MATERIAL FOR THIS EXERCISE
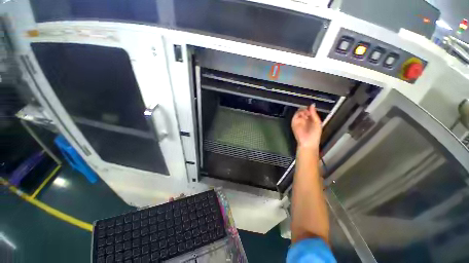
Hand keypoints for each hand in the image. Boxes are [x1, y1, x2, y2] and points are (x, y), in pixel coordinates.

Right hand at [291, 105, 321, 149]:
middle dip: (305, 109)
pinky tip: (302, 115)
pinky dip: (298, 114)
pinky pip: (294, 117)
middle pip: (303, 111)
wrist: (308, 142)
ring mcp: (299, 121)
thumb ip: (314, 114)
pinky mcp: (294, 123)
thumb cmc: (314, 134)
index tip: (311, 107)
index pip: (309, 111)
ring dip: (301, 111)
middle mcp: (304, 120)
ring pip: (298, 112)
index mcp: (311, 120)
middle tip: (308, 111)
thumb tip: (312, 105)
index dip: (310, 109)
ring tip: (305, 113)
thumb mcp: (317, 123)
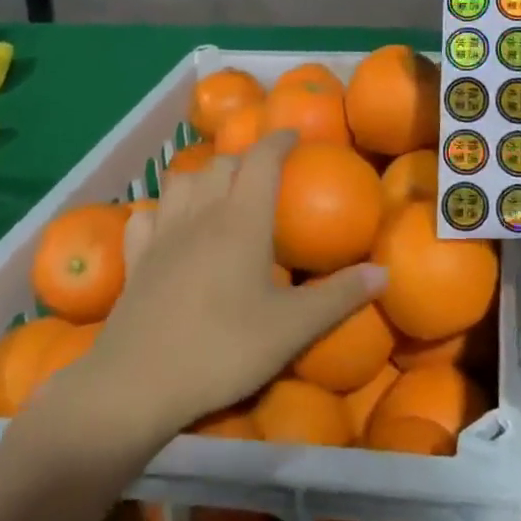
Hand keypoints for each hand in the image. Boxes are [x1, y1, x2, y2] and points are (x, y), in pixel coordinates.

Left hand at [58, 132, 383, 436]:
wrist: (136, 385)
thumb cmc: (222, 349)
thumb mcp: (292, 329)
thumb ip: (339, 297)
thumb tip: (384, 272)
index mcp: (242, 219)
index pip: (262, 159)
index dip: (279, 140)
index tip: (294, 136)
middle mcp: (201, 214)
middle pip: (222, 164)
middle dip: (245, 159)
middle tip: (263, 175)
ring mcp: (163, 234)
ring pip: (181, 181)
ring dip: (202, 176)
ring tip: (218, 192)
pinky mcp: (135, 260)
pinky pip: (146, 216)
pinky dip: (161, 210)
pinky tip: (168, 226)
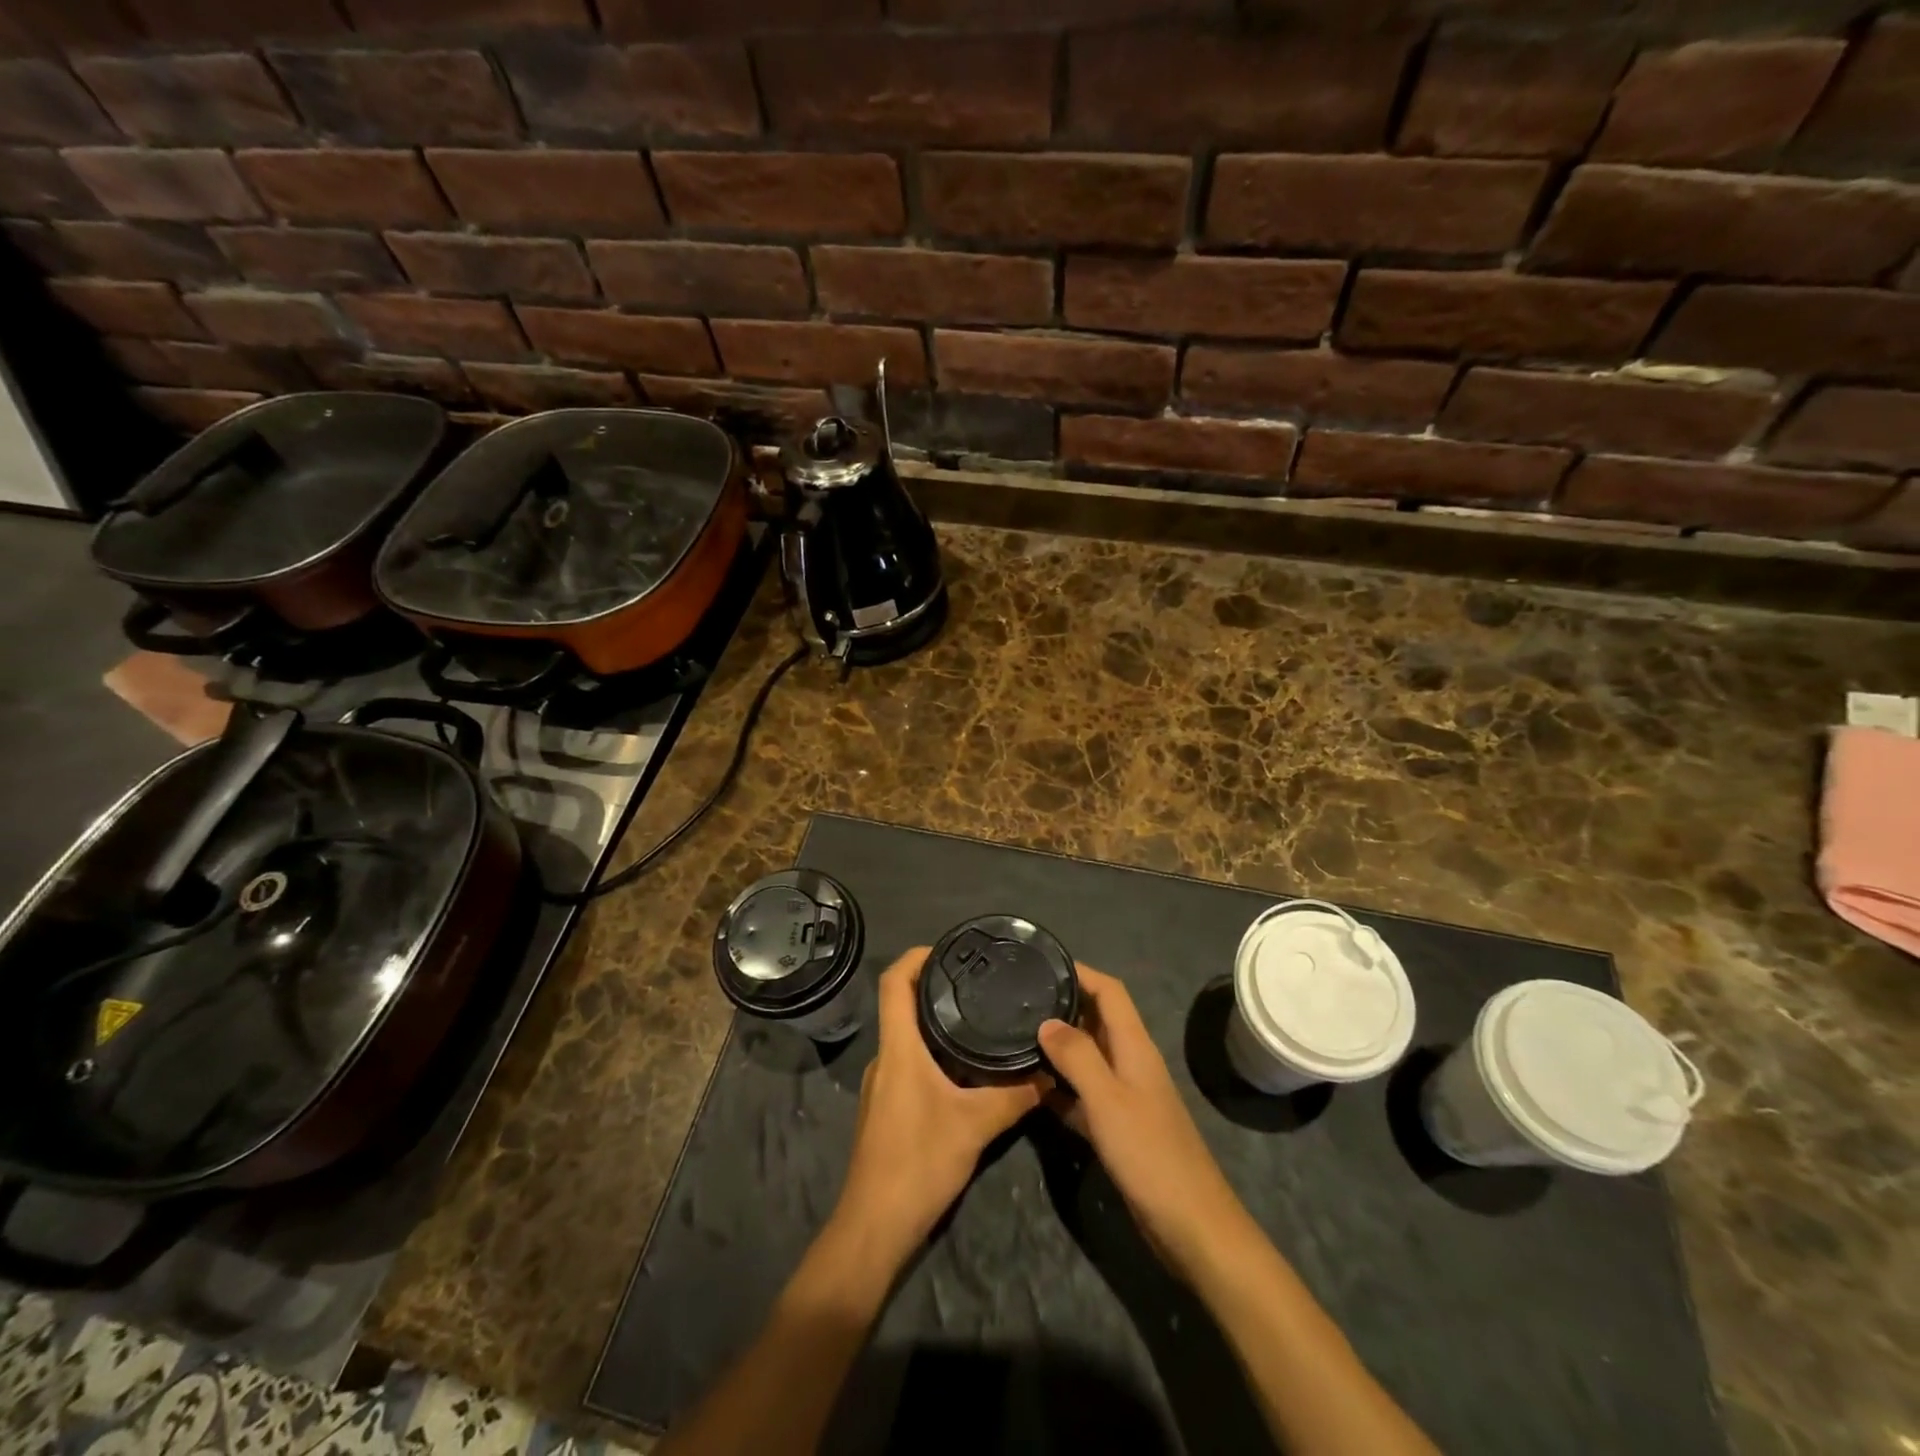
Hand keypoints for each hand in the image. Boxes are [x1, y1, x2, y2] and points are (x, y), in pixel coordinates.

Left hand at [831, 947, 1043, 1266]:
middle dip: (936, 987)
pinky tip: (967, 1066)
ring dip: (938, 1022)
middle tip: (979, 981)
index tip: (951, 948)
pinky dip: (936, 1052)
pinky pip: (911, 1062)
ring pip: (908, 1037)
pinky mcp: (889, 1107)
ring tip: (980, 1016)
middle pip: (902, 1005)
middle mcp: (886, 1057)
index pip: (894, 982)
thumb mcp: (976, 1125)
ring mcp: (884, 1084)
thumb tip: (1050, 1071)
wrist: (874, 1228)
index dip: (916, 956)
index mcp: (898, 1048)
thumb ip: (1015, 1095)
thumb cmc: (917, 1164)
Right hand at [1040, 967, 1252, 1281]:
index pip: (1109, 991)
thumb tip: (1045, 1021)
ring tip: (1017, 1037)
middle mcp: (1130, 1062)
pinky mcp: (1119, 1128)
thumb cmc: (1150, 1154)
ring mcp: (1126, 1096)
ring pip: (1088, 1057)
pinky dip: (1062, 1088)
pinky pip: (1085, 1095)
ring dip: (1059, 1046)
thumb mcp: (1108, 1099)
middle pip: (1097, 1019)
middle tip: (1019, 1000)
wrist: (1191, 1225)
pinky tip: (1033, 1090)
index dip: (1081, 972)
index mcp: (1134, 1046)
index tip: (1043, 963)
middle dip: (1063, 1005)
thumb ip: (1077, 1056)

--

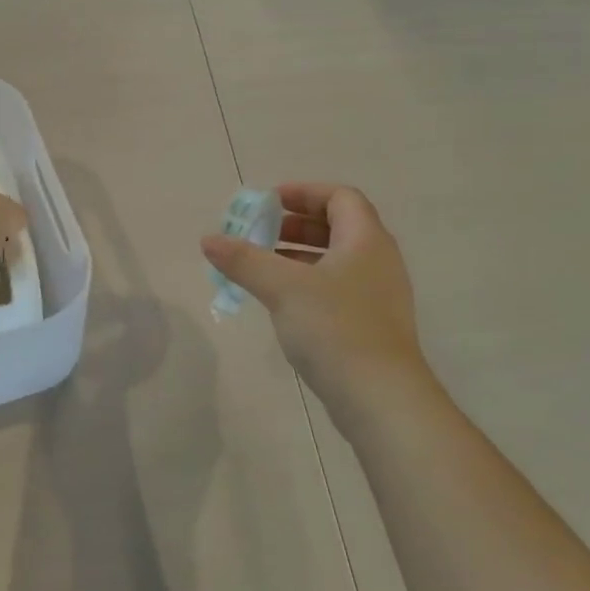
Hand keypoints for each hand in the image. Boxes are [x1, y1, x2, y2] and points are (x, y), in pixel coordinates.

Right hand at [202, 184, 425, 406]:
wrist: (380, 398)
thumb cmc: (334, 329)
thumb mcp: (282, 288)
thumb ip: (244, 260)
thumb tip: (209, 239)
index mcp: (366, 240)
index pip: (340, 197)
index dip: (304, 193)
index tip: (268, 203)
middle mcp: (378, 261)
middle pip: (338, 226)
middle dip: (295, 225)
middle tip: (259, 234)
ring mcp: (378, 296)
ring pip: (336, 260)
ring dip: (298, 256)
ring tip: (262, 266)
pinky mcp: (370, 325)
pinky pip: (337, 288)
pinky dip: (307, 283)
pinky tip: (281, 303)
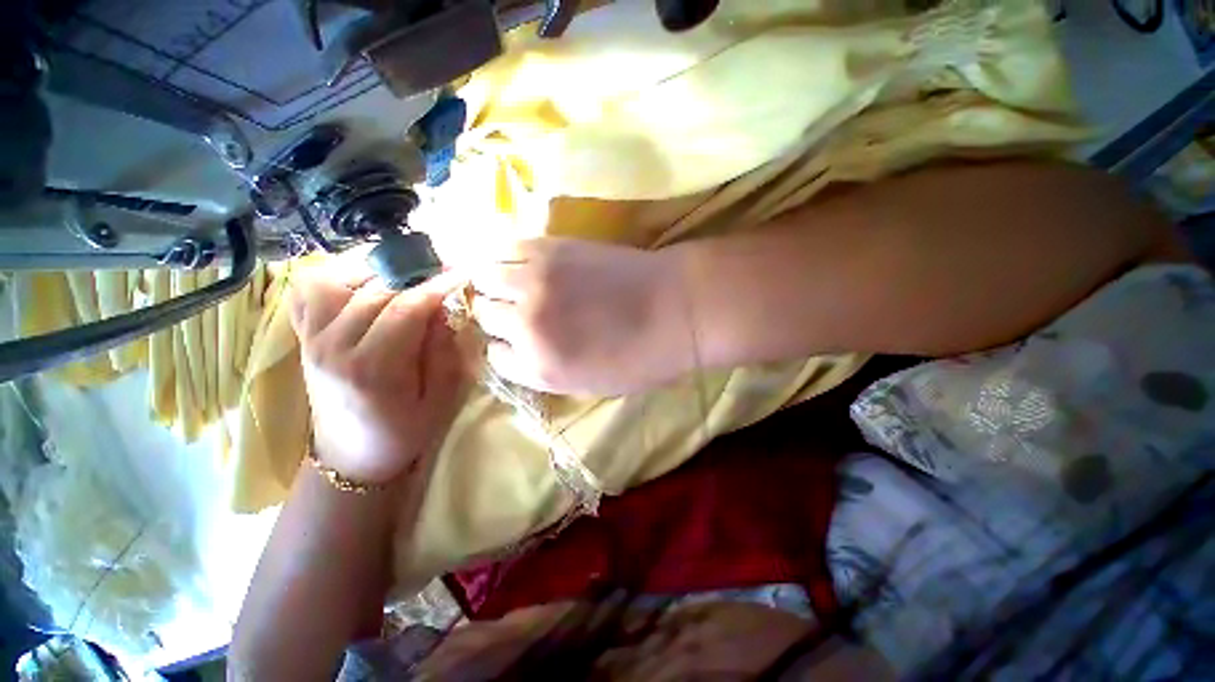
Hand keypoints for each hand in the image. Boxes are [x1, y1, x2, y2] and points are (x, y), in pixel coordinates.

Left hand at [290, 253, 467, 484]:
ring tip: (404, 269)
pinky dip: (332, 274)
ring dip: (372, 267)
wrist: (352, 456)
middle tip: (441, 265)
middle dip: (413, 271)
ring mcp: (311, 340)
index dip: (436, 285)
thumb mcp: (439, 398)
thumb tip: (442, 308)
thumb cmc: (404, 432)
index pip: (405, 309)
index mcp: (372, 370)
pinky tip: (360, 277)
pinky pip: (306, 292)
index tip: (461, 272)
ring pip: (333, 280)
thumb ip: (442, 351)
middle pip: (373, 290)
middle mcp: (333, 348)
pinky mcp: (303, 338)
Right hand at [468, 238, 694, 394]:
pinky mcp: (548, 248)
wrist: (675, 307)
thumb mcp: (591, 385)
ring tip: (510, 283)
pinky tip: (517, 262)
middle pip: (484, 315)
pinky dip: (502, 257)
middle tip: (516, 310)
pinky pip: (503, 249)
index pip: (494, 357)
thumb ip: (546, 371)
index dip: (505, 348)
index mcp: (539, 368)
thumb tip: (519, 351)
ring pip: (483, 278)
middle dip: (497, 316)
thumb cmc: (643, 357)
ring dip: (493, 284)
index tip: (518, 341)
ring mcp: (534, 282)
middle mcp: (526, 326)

PROBLEM TO SOLVE
Out of the data above, transcribe exactly and only the lines starting with the line that has "middle pip: (373, 290)" and going on through the line that has "middle mcp: (526, 326)", both included.

SOLUTION FOR THIS EXERCISE
middle pip: (373, 290)
middle mcp: (333, 348)
pinky mcp: (303, 338)
Right hand at [468, 238, 694, 394]:
pinky mcp: (548, 248)
wrist: (675, 307)
thumb mcp: (591, 385)
ring tip: (510, 283)
pinky tip: (517, 262)
middle pip: (484, 315)
pinky dip: (502, 257)
middle tip: (516, 310)
pinky pip: (503, 249)
index pip: (494, 357)
thumb ip: (546, 371)
index dip: (505, 348)
index mcp: (539, 368)
thumb tip: (519, 351)
ring pip: (483, 278)
middle dip: (497, 316)
thumb cmc: (643, 357)
ring dip: (493, 284)
index tip: (518, 341)
ring mcp: (534, 282)
middle mcp: (526, 326)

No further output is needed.